**WHAT YOU WILL DO**. Output the line that contains "parameter C_M_AXIS_TUSER_WIDTH = 1" and every line after it to the end of the entries, with nothing added or left out.

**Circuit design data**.
((
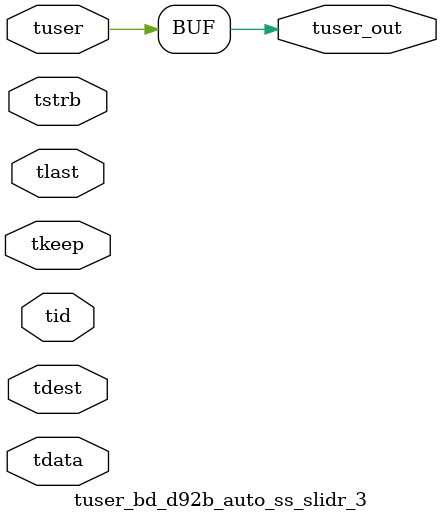
<source format=v>


`timescale 1ps/1ps

module tuser_bd_d92b_auto_ss_slidr_3 #
(
parameter C_S_AXIS_TUSER_WIDTH = 1,
parameter C_S_AXIS_TDATA_WIDTH = 32,
parameter C_S_AXIS_TID_WIDTH   = 0,
parameter C_S_AXIS_TDEST_WIDTH = 0,
parameter C_M_AXIS_TUSER_WIDTH = 1
)
(
input  [(C_S_AXIS_TUSER_WIDTH == 0 ? 1 : C_S_AXIS_TUSER_WIDTH)-1:0     ] tuser,
input  [(C_S_AXIS_TDATA_WIDTH == 0 ? 1 : C_S_AXIS_TDATA_WIDTH)-1:0     ] tdata,
input  [(C_S_AXIS_TID_WIDTH   == 0 ? 1 : C_S_AXIS_TID_WIDTH)-1:0       ] tid,
input  [(C_S_AXIS_TDEST_WIDTH == 0 ? 1 : C_S_AXIS_TDEST_WIDTH)-1:0     ] tdest,
input  [(C_S_AXIS_TDATA_WIDTH/8)-1:0 ] tkeep,
input  [(C_S_AXIS_TDATA_WIDTH/8)-1:0 ] tstrb,
input                                                                    tlast,
output [C_M_AXIS_TUSER_WIDTH-1:0] tuser_out
);

assign tuser_out = {tuser[0:0]};

endmodule


</source>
))
**ANSWER FOR THIS EXERCISE**.
parameter C_M_AXIS_TUSER_WIDTH = 1
)
(
input  [(C_S_AXIS_TUSER_WIDTH == 0 ? 1 : C_S_AXIS_TUSER_WIDTH)-1:0     ] tuser,
input  [(C_S_AXIS_TDATA_WIDTH == 0 ? 1 : C_S_AXIS_TDATA_WIDTH)-1:0     ] tdata,
input  [(C_S_AXIS_TID_WIDTH   == 0 ? 1 : C_S_AXIS_TID_WIDTH)-1:0       ] tid,
input  [(C_S_AXIS_TDEST_WIDTH == 0 ? 1 : C_S_AXIS_TDEST_WIDTH)-1:0     ] tdest,
input  [(C_S_AXIS_TDATA_WIDTH/8)-1:0 ] tkeep,
input  [(C_S_AXIS_TDATA_WIDTH/8)-1:0 ] tstrb,
input                                                                    tlast,
output [C_M_AXIS_TUSER_WIDTH-1:0] tuser_out
);

assign tuser_out = {tuser[0:0]};

endmodule


</source>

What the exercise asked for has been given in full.